Exercise 1
In the records, edit everything from the start down to the line containing "v(92.08, 6.35) *", changing "skLineSegment" to "skLine" and keeping all else the same. Leave the pictures out of your answer.

Quoted text
╔══

# Epx 303



## alexf (Sep 14, 2004)

Anyone here ridden or seen reviews (apart from RBR) for the EPX 303 frameset?


----------



## TACSTS (Feb 4, 2004)

alexf said:


> Anyone here ridden or seen reviews (apart from RBR) for the EPX 303 frameset?


The EPX 303 is the same frame as the Scattante CFR sold by Supergo, the Kuota Korsa, or in my case the Martec RI-02. All these frames are produced by Martec, a large carbon manufacturing company in Taiwan. I bought an unbranded model from chucksbikes.com back in the summer for $350 frame, fork and headset. I have been very pleased with the bike. I built it up as a second bike and my first venture into carbon fiber frames. I've only got a couple hundred on the bike so far, (my second bike) but I have really enjoyed it and will definately consider carbon fiber again when I'm shopping for a new road bike in a few years. Read the reviews for the Scattante CFR on here, they're all glowing. I'm not at my home computer right now, or I would post a pic, I'll try to get one up tonight perhaps.


----------



## TACSTS (Feb 4, 2004)

Here is a quick shot of my bike to give you an idea:


----------



## alexf (Sep 14, 2004)

Cheers
I emailed the guy in Australia and got this:

Hi Alex,
Here is a couple of pics and a little more info on the 303sl framsets we are currently offering to the Australian market.
All our road frames are full carbon with the only aluminium parts being mounting point such as bottom bracket shell, dropouts etc. The 62cm you enquired about weighs in at 1520gms with seat clamp and derailer hanger fitted. The fork suplied is 456gms with the steerer tube uncut.
As we don't have any retail outlets in Sydney we are happy to sell to the public direct at a reduced price untill such time as we have negotiated other arrangements. The current RRP of our frame, fork and headset is $1550.00 incl. GST. However as mentioned on the phone earlier I can offer you the price of $1200.00 incl. GST for a package consisting of frame, fork, headset, compression cap, seatpost. If you can wait untill my November shipment arrives, for an extra $25.00 i can include a carbon stem (100mm or 120mm) and a 3 piece set of carbon steerer spacers.
All parts are available seperately but at a higher cost. Shipping is about $50.00 on top of the purchase price although this is only an estimate, it is generally a little less to Sydney metro.
If there is any other info you would like then let me know and I will help where I can.
Cheers Evan Wilson



Sounds like a good deal with a stiffer frame.


----------



## TACSTS (Feb 4, 2004)

I didn't realize you were in Australia. I don't know how those prices compare then. I know that greenfishadventuresports.com sells the epx303 with fork, headset, thomson seatpost, and seatpost binder for just under $600 U.S. I don't know if they ship internationally though, if that is in fact a better deal.


----------



## alexf (Sep 14, 2004)

Yeah, I saw that. $590 for the frame , $310 for UPS shipping. Equals $1200 Australian, so I may as well get it here.


----------



## srf (Jun 28, 2004)

Anyone tried the 303SL & have opinions?


----------

╚══

(Stored entries)
╔══

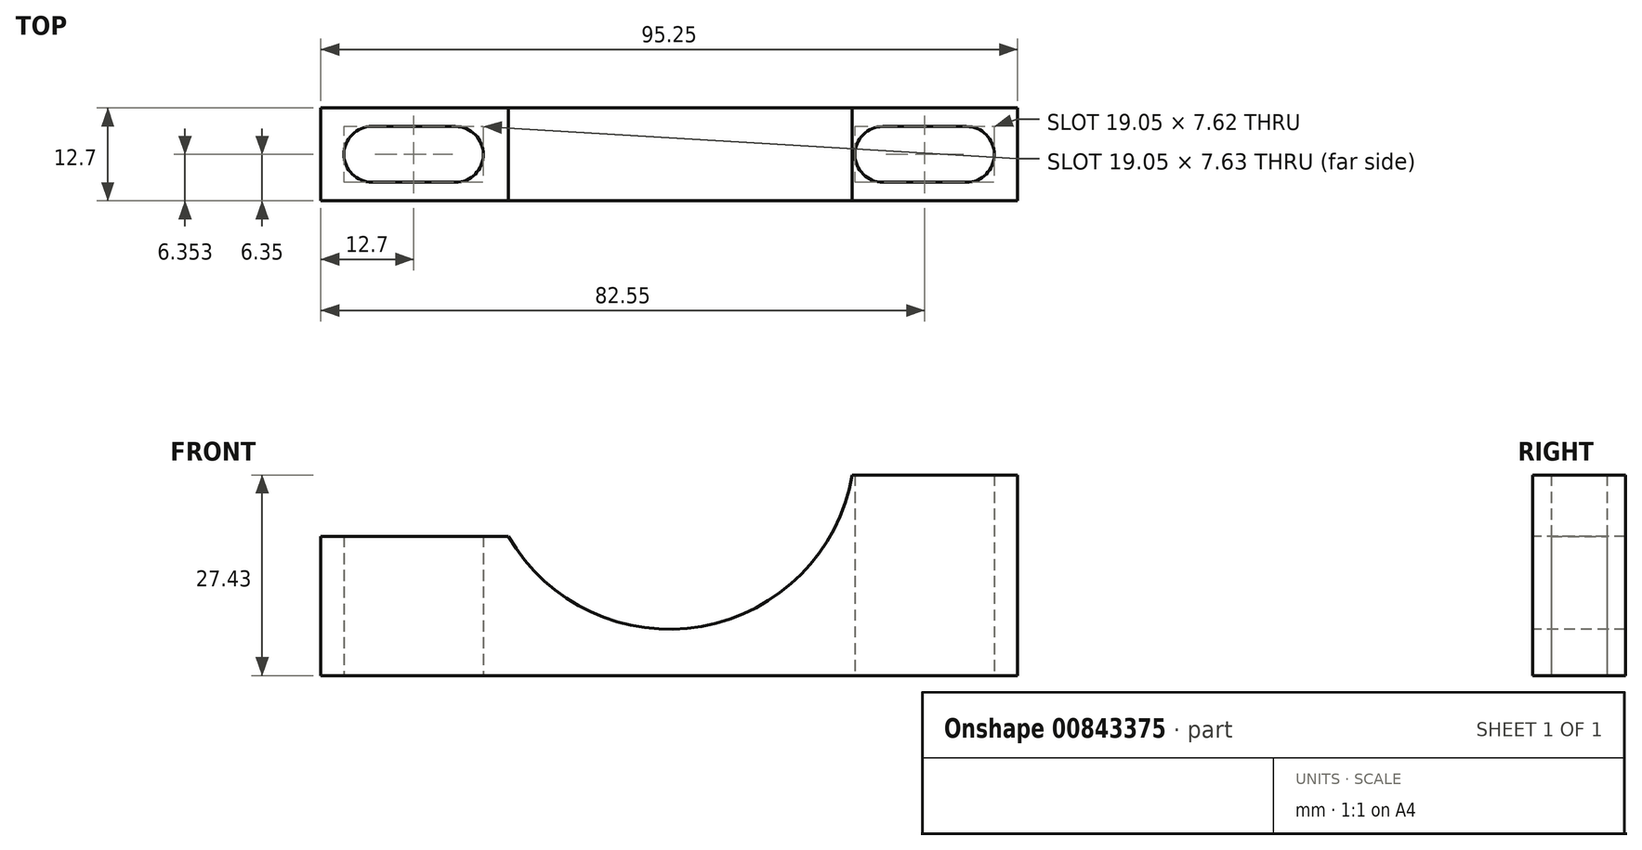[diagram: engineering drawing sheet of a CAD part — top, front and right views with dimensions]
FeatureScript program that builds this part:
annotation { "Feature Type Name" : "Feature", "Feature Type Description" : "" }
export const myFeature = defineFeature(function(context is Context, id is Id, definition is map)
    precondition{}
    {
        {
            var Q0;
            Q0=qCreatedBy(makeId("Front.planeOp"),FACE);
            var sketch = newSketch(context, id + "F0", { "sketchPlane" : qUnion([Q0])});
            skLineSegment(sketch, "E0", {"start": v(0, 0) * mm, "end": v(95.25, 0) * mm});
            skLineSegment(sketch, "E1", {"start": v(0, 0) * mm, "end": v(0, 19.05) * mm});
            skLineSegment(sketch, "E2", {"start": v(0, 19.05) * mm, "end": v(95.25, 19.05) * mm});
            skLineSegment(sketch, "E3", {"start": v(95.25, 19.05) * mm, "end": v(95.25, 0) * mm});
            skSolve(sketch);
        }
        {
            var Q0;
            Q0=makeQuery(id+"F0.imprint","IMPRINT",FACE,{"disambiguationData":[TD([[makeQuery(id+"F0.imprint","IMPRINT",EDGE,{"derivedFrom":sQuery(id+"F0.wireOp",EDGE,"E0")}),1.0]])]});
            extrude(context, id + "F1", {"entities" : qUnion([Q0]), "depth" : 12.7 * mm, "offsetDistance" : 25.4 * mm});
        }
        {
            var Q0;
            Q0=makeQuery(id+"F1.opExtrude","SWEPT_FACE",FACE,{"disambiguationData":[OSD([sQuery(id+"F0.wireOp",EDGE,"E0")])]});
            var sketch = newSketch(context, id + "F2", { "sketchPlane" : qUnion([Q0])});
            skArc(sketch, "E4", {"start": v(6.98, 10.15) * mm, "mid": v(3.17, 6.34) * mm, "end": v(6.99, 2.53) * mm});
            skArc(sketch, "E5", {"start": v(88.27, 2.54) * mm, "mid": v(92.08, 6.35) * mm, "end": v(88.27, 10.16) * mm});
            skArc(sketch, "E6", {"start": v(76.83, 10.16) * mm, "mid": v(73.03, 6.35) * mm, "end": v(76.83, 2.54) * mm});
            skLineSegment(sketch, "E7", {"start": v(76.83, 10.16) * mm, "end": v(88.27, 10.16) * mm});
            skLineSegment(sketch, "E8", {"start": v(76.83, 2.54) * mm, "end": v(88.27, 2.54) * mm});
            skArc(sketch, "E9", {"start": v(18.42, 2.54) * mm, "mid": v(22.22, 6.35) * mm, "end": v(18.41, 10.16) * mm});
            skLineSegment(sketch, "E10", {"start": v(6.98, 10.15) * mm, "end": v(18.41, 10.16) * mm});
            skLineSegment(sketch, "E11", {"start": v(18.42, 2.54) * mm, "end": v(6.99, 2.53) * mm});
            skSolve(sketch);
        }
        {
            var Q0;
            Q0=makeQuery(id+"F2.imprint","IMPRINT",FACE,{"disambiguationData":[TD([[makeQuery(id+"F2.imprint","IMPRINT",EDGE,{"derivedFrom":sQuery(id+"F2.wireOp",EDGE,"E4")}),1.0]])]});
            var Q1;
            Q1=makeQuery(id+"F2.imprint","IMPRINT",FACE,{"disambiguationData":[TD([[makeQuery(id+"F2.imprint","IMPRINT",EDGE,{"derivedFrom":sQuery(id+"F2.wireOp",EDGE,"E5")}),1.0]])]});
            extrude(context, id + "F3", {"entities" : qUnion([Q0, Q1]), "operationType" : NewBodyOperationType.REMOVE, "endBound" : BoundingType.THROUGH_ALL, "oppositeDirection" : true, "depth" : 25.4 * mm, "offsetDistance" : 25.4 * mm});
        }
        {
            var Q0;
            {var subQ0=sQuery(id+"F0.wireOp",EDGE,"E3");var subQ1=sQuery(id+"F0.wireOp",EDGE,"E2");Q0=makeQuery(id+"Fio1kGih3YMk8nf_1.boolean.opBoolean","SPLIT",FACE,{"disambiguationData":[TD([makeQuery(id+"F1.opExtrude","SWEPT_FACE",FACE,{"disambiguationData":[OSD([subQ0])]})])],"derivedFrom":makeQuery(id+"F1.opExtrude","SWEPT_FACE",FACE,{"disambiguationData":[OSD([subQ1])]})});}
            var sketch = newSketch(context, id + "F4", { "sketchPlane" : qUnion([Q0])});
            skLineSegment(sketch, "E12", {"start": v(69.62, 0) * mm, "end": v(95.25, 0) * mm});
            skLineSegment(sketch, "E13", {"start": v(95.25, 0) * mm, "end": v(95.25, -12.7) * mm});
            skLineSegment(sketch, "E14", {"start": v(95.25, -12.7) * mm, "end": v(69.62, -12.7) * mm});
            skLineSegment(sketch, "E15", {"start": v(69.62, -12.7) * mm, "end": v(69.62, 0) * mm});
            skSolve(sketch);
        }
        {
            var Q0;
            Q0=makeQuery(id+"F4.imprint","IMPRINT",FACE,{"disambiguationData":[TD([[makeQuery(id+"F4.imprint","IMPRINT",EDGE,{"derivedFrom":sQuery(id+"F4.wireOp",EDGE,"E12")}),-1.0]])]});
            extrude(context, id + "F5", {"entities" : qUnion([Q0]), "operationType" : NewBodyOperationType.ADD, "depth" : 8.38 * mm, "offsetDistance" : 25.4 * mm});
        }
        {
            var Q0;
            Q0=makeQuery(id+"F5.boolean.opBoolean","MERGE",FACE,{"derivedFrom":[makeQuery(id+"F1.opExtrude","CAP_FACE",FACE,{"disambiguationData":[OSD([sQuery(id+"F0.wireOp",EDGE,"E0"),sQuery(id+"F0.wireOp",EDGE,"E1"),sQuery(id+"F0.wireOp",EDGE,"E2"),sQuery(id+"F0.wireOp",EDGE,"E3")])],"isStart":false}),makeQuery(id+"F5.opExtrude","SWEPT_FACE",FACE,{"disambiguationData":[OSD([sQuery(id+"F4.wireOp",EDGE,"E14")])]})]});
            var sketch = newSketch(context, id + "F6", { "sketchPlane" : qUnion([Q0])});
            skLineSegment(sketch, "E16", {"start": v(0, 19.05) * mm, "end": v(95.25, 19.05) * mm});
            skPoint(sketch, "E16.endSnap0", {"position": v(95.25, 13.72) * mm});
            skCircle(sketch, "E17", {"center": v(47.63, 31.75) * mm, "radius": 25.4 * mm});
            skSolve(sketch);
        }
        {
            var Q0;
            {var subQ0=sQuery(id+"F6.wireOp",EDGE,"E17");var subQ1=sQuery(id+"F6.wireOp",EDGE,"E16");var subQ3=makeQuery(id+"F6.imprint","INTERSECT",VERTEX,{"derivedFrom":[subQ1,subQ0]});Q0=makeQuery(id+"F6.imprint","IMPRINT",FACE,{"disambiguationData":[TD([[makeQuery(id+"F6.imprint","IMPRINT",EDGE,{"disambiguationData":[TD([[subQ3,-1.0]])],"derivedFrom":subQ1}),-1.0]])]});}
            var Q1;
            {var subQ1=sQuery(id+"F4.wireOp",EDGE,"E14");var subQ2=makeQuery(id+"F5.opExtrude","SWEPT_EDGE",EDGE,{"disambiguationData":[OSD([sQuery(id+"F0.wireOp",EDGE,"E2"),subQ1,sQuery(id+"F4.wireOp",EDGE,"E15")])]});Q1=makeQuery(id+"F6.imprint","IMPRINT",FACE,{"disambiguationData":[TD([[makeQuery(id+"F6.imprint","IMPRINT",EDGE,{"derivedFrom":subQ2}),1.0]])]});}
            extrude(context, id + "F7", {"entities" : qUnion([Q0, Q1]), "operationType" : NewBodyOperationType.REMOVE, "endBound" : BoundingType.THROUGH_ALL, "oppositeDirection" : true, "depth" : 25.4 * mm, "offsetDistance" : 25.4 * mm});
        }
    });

╚══

Exercise 2
Translate this sentence from the forum thread about the EPX 303 frameset into Spanish: "All these frames are produced by Martec, a large carbon manufacturing company in Taiwan."

Written response 1
[diagram: engineering drawing sheet of a CAD part — top, front and right views with dimensions]
FeatureScript program that builds this part:
annotation { "Feature Type Name" : "Feature", "Feature Type Description" : "" }
export const myFeature = defineFeature(function(context is Context, id is Id, definition is map)
    precondition{}
    {
        {
            var Q0;
            Q0=qCreatedBy(makeId("Front.planeOp"),FACE);
            var sketch = newSketch(context, id + "F0", { "sketchPlane" : qUnion([Q0])});
            skLine(sketch, "E0", {"start": v(0, 0) * mm, "end": v(95.25, 0) * mm});
            skLine(sketch, "E1", {"start": v(0, 0) * mm, "end": v(0, 19.05) * mm});
            skLine(sketch, "E2", {"start": v(0, 19.05) * mm, "end": v(95.25, 19.05) * mm});
            skLine(sketch, "E3", {"start": v(95.25, 19.05) * mm, "end": v(95.25, 0) * mm});
            skSolve(sketch);
        }
        {
            var Q0;
            Q0=makeQuery(id+"F0.imprint","IMPRINT",FACE,{"disambiguationData":[TD([[makeQuery(id+"F0.imprint","IMPRINT",EDGE,{"derivedFrom":sQuery(id+"F0.wireOp",EDGE,"E0")}),1.0]])]});
            extrude(context, id + "F1", {"entities" : qUnion([Q0]), "depth" : 12.7 * mm, "offsetDistance" : 25.4 * mm});
        }
        {
            var Q0;
            Q0=makeQuery(id+"F1.opExtrude","SWEPT_FACE",FACE,{"disambiguationData":[OSD([sQuery(id+"F0.wireOp",EDGE,"E0")])]});
            var sketch = newSketch(context, id + "F2", { "sketchPlane" : qUnion([Q0])});
            skArc(sketch, "E4", {"start": v(6.98, 10.15) * mm, "mid": v(3.17, 6.34) * mm, "end": v(6.99, 2.53) * mm});
            skArc(sketch, "E5", {"start": v(88.27, 2.54) * mm, "mid": v(92.08, 6.35) * mm, "end": v(88.27, 10.16) * mm});

Written response 2
Todos estos cuadros son fabricados por Martec, una gran empresa de fabricación de carbono en Taiwán.